A boy standing alone in a snow-covered and bombed-out landscape, looking up at the moon, thinking of someone far away.
This is what The Typist made me think of.
It is not what the book is about. It is about a U.S. soldier stationed in Tokyo post-WWII. He's a typist under the command of MacArthur. He has a newly-wed wife back home and a roommate named Clifford who will, eventually, make the tragic and common mistake of falling in love.
The typist is also a fan of college football. He is an Alabama man. This will be important later.
Tokyo here is a city of pan-pan girls, industrious street kids, and make-shift diamonds chalked between ruined buildings. It is a city under an American occupation, somewhat in awe of MacArthur and doing what it has to in order to survive. What ugliness remains from the war is presented quietly, and often in passing, as with boys playing baseball among the ruins, or a dance-hall girl's pale, burned skin and crooked hand.
For much of the book, the typist exists as a witness to the louder world around him. He types out his roommate's letters to home (Clifford's mom complains of his hand-writing) and declines to partake in the dance-hall culture that Clifford enjoys and resolutely forgets to mention to his mother. Sometimes he takes walks into the city, to a sake and noodle bar, to practice what Japanese he's learned. Things change, though, as they always do. He agrees to accompany Clifford on a double-date into town. Clifford’s girl, Namiki, refused to go otherwise. It is here that the typist meets a dance-hall girl named Fumiko who keeps one arm always hidden within her kimono’s folds.

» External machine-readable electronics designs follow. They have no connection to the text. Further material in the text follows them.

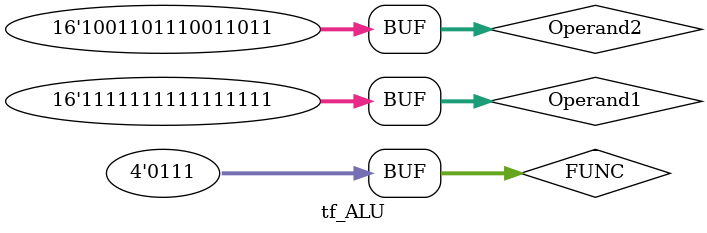
<source format=v>
`timescale 1ns / 1ps


module tf_ALU;

	// Inputs
	reg [15:0] Operand1;
	reg [15:0] Operand2;
	reg [3:0] FUNC;

	// Outputs
	wire [15:0] Result;
	wire ZF;

	// Instantiate the Unit Under Test (UUT)
	ALU uut (
		.Operand1(Operand1), 
		.Operand2(Operand2), 
		.FUNC(FUNC), 
		.Result(Result),
		.ZF(ZF)
	);

	initial begin
		// Initialize Inputs
		Operand1 = 0;
		Operand2 = 0;
		FUNC = 0;

		// Wait 100 ns for global reset to finish
		#100;
        
		// Add stimulus here
		FUNC = 0;
		Operand1 = 5;
		Operand2 = 10;
		
		#10
		FUNC = 1;
		Operand1 = 12;
		Operand2 = 6;
		
		#10
		FUNC = 1;
		Operand1 = 6;
		Operand2 = 12;
		
		#10
		FUNC = 2;
		Operand1 = 16'b0101010101010101;
		Operand2 = 16'b1010101010101010;
		
		#10
		FUNC = 3;
		
		#10
		FUNC = 4;
		Operand1 = 16'b1111000011110000;
		
		#10
		FUNC = 5;
		Operand1 = 16'b1101101011011010;
		Operand2 = 16'b1001101110011011;
		
		#10 
		FUNC = 6;
		Operand1 = 16'b1111111111111111;
		
		#10
		FUNC = 7;

	end
      
endmodule


</source>
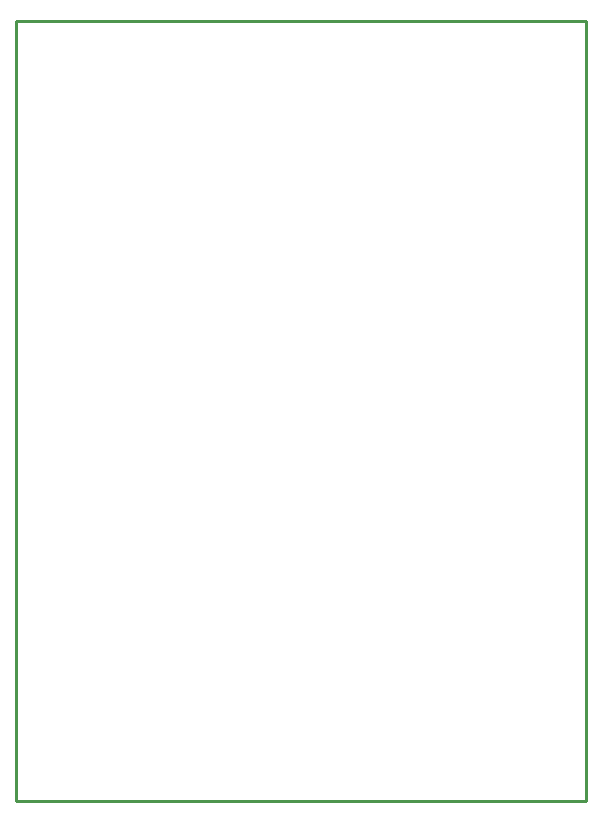
<source format=gbr>
G04 EAGLE Gerber RS-274X export*
G75*
%MOMM*%
%FSLAX34Y34*%
%LPD*%
%IN*%
%IPPOS*%
%AMOC8*
5,1,8,0,0,1.08239X$1,22.5*%
G01*
G04 Define Apertures*
%ADD10C,0.254000*%
D10*
X-12700Y0D02*
X469900Y0D01*
X469900Y660400D01*
X-12700Y660400D01*
X-12700Y0D01*
M02*

</source>
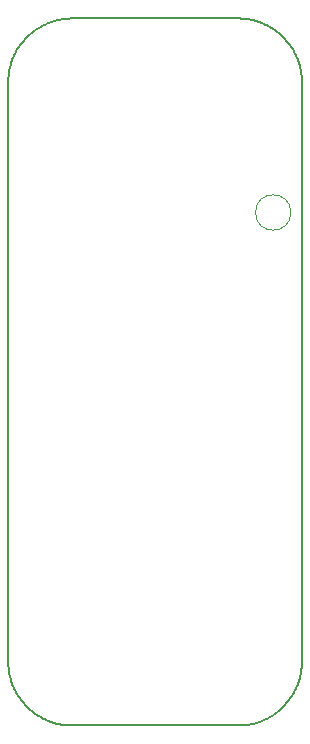
<source format=gm1>
%TF.GenerationSoftware,KiCad,Pcbnew,(7.0.0-0)*%
%TF.CreationDate,2023-07-23T12:51:31-06:00*%
%TF.ProjectId,SAO_pin,53414f5f-7069-46e2-9e6b-696361645f70,rev?*%
%TF.SameCoordinates,Original*%
%TF.FileFunction,Profile,NP*%
%FSLAX46Y46*%
G04 Gerber Fmt 4.6, Leading zero omitted, Abs format (unit mm)*
G04 Created by KiCad (PCBNEW (7.0.0-0)) date 2023-07-23 12:51:31*
%MOMM*%
%LPD*%
G01*
G04 APERTURE LIST*
%TA.AperFunction,Profile*%
%ADD10C,0.100000*%
%TD*%
%TA.AperFunction,Profile*%
%ADD11C,0.139900*%
%TD*%
G04 APERTURE END LIST*
D10*
X104500000Y-53500000D02*
G75*
G03*
X104500000Y-53500000I-1500000J0D01*
G01*
%TO.C,svg2mod*%
D11*
X100163754Y-37071578D02*
X100296167Y-37076455D01*
X100428421Y-37084581D01*
X100560435Y-37095949D01*
X100692130Y-37110554D01*
X100823428Y-37128386D01*
X100954248Y-37149435D01*
X101084512Y-37173689D01*
X101214142Y-37201131D01*
X101343060Y-37231747D01*
X101471187Y-37265518D01*
X101598447Y-37302422D01*
X101724762Y-37342439D01*
X101850058Y-37385543D01*
X101974258Y-37431710D01*
X102097288Y-37480911D01*
X102219073Y-37533116D01*
X102339540Y-37588294D01*
X102458617Y-37646412D01*
X102576232Y-37707434D01*
X102692314Y-37771325D01*
X102806793Y-37838045D01*
X102919600Y-37907555D01*
X103030667Y-37979812D01*
X103139927Y-38054773D01*
X103247315Y-38132393D01*
X103352766Y-38212625D01*
X103456216Y-38295421D01*
X103557603Y-38380730D01*
X103656865Y-38468502D01*
X103753944Y-38558684D01*
X103848781Y-38651221D01*
X103941317Y-38746057D01*
X104031499Y-38843136D01*
X104119271Y-38942398D01*
X104204580Y-39043785D01*
X104287376Y-39147235D01*
X104367608Y-39252686D01*
X104445228Y-39360074D01*
X104520189Y-39469334D01*
X104592446Y-39580401D01*
X104661956Y-39693208D01*
X104728676Y-39807687D01*
X104792567Y-39923769D01*
X104853589Y-40041384D01*
X104911707Y-40160461D01*
X104966885Y-40280928D01*
X105019091Y-40402713D01*
X105068291Y-40525743D01*
X105114458Y-40649943D01*
X105157562Y-40775239D01*
X105197579Y-40901555D01*
X105234483Y-41028814D01*
X105268254Y-41156941D01*
X105298870Y-41285859D01*
X105326313Y-41415489D01*
X105350566Y-41545753D01*
X105371615Y-41676573D01*
X105389447Y-41807871D01*
X105404052Y-41939566D01*
X105415421Y-42071580D01*
X105423546Y-42203834D01*
X105428423Y-42336247D01*
X105430049Y-42468740D01*
X105430049Y-91531260D01*
X105428423Y-91663753D01*
X105423546Y-91796166D01*
X105415421Y-91928420D01*
X105404052Y-92060434D01*
X105389447Y-92192129D01*
X105371615Y-92323427D01*
X105350566Y-92454247D01*
X105326313Y-92584511D01*
X105298870Y-92714141D01*
X105268254Y-92843059D01*
X105234483Y-92971186D01*
X105197579Y-93098445D01*
X105157562Y-93224761D01*
X105114458Y-93350057D01*
X105068291Y-93474257D01*
X105019091Y-93597287D01*
X104966885Y-93719072D01*
X104911707Y-93839539D01*
X104853589Y-93958616D01*
X104792567Y-94076231D01*
X104728676Y-94192313D01*
X104661956Y-94306792D01*
X104592446Y-94419599D01*
X104520189Y-94530666D01*
X104445228Y-94639926D01*
X104367608Y-94747314D01*
X104287376Y-94852765D01*
X104204580Y-94956215D01*
X104119271Y-95057602D01*
X104031499Y-95156864D01*
X103941317Y-95253943D01*
X103848781Y-95348779D01*
X103753944Y-95441316D01*
X103656865Y-95531498D01*
X103557603Y-95619270D01*
X103456216Y-95704579D01*
X103352766Y-95787375D01*
X103247315Y-95867607D01*
X103139927Y-95945227D01*
X103030667Y-96020188D01*
X102919600Y-96092445D01*
X102806793Y-96161955D01*
X102692314Y-96228675D01*
X102576232Y-96292566D01*
X102458617Y-96353588D01*
X102339540Y-96411706D01*
X102219073Y-96466884D01*
X102097288Y-96519089D01*
X101974258Y-96568290D01*
X101850058Y-96614457D01*
X101724762Y-96657561D01*
X101598447Y-96697578D01*
X101471187Y-96734482D01*
X101343060Y-96768253D01*
X101214142Y-96798869D01*
X101084512Y-96826311D01*
X100954248Y-96850565D01*
X100823428Y-96871614D01*
X100692130Y-96889446D01*
X100560435Y-96904051D01*
X100428421Y-96915419D01*
X100296167Y-96923545D01*
X100163754Y-96928422D01*
X100031261Y-96930048D01*
X85968739Y-96930048D01*
X85836246Y-96928422D01*
X85703833Y-96923545D01*
X85571579Y-96915419D01*
X85439565Y-96904051D01*
X85307870Y-96889446D01*
X85176572Y-96871614D01*
X85045752Y-96850565D01*
X84915488Y-96826311D01*
X84785858Y-96798869D01*
X84656940Y-96768253D01*
X84528813Y-96734482D01*
X84401553Y-96697578D01*
X84275238Y-96657561D01*
X84149942Y-96614457D01*
X84025742Y-96568290D01*
X83902712Y-96519089D01*
X83780927Y-96466884D01*
X83660460Y-96411706D01*
X83541383Y-96353588D01*
X83423768Y-96292566D01*
X83307686Y-96228675D01*
X83193207Y-96161955D01*
X83080400Y-96092445D01*
X82969333Y-96020188D01*
X82860073Y-95945227D01*
X82752685Y-95867607D01*
X82647234Y-95787375D01*
X82543784Y-95704579D01*
X82442397Y-95619270D01*
X82343135Y-95531498D01*
X82246056Y-95441316D01*
X82151219Y-95348779D01*
X82058683Y-95253943D01*
X81968501Y-95156864D01*
X81880729Y-95057602D01*
X81795420Y-94956215D01*
X81712624Y-94852765D01*
X81632392Y-94747314D01*
X81554772Y-94639926D01*
X81479811Y-94530666D01*
X81407554Y-94419599D01*
X81338044Y-94306792D01*
X81271324Y-94192313D01*
X81207433Y-94076231D01*
X81146411Y-93958616D01*
X81088293Y-93839539D01*
X81033115Y-93719072D01*
X80980909Y-93597287D01*
X80931709Y-93474257D01*
X80885542Y-93350057D01*
X80842438Y-93224761D01*
X80802421Y-93098445D01*
X80765517Y-92971186D01*
X80731746Y-92843059D01*
X80701130Y-92714141D01*
X80673687Y-92584511D01*
X80649434Y-92454247D01*
X80628385Y-92323427D01*
X80610553Y-92192129D01*
X80595948Y-92060434D01*
X80584579Y-91928420D01*
X80576454Y-91796166D01*
X80571577Y-91663753D01*
X80569951Y-91531260D01*
X80569951Y-42468740D01*
X80571577Y-42336247D01*
X80576454Y-42203834D01*
X80584579Y-42071580D01*
X80595948Y-41939566D01*
X80610553Y-41807871D01*
X80628385Y-41676573D01*
X80649434Y-41545753D01*
X80673687Y-41415489D01*
X80701130Y-41285859D01*
X80731746Y-41156941D01*
X80765517Y-41028814D01*
X80802421Y-40901555D01*
X80842438Y-40775239D01*
X80885542Y-40649943D01*
X80931709Y-40525743D01*
X80980909Y-40402713D01*
X81033115Y-40280928D01*
X81088293Y-40160461D01*
X81146411Y-40041384D01*
X81207433Y-39923769D01*
X81271324Y-39807687D01*
X81338044Y-39693208D01*
X81407554Y-39580401D01*
X81479811Y-39469334D01*
X81554772Y-39360074D01*
X81632392Y-39252686D01*
X81712624Y-39147235D01*
X81795420Y-39043785D01*
X81880729Y-38942398D01*
X81968501Y-38843136D01*
X82058683Y-38746057D01*
X82151219Y-38651221D01*
X82246056Y-38558684D01*
X82343135Y-38468502D01*
X82442397Y-38380730D01*
X82543784Y-38295421D01*
X82647234Y-38212625D01*
X82752685Y-38132393D01*
X82860073Y-38054773D01*
X82969333Y-37979812D01*
X83080400Y-37907555D01*
X83193207Y-37838045D01*
X83307686Y-37771325D01*
X83423768Y-37707434D01*
X83541383Y-37646412D01*
X83660460Y-37588294D01*
X83780927Y-37533116D01*
X83902712Y-37480911D01*
X84025742Y-37431710D01*
X84149942Y-37385543D01*
X84275238Y-37342439D01*
X84401553Y-37302422D01*
X84528813Y-37265518D01*
X84656940Y-37231747D01*
X84785858Y-37201131D01*
X84915488Y-37173689D01*
X85045752Y-37149435D01*
X85176572Y-37128386D01*
X85307870Y-37110554D01*
X85439565Y-37095949D01*
X85571579Y-37084581D01*
X85703833Y-37076455D01*
X85836246Y-37071578D01*
X85968739Y-37069952D01*
X100031261Y-37069952D01*
X100163754Y-37071578D01*
%TD*%
M02*

</source>
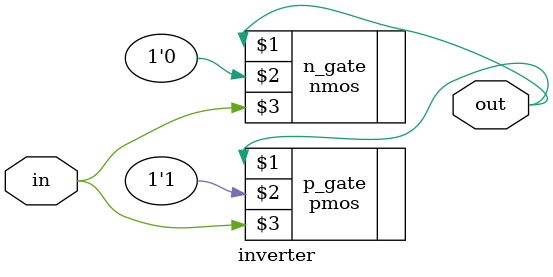
<source format=v>
module inverter (
  input               in,
  output              out
);

  pmos #(2) p_gate (out, 1'b1, in);
  nmos #(1) n_gate (out, 1'b0, in);
  
endmodule

</source>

In thanks, Clifford pulls a string or two to get the typist an invitation to watch the Army-Navy game with MacArthur. Not long after this, the typist finds himself playing war with MacArthur's son and the boy's collection of tin soldiers. A friendship evolves while, in the meantime, the typist deals with his wife being pregnant with another man's child, and his dawning affections towards a quiet woman scarred by something very loud and violent.
Knight has a way of painting scenes both beautiful and distressing. There is the general's son, alone in a row boat, paddling around a small, impeccable pond. In another, the typist watches Namiki working as a department store mannequin, holding herself stilly beautiful as onlookers wait for the brief, but inevitable moment when she falters and changes position. And, late in the book, the typist and Fumiko bear witness to a snowy and bizarrely competitive football game held inside a make-shift stadium built within the heart of Hiroshima.
The typist was born in the town of Mobile, a place far away from snow and Udon. His father was tug-boat captain. a In Tokyo, the typist often thought of his father alone on a small boat, pushing and pulling much larger ships along dark rivers. By the time of his discharge, though, he carries with him new scenes to ponder, scenes of love and suicide, of snow and football, and of a brief moment of companionship offered by, and accepted from, a scarred woman on a train.
Knight leaves us with the typist at home and transformed, a stranger in a familiar, but different place, populated by familiar, but different people--carrying with him the weight of memories strange and beautiful and violent. Memories like that of a boy in a snow-covered and ruined city, maybe watching the moon, or maybe watching a game of football. It’s all you can do sometimes to remember that such things really happen.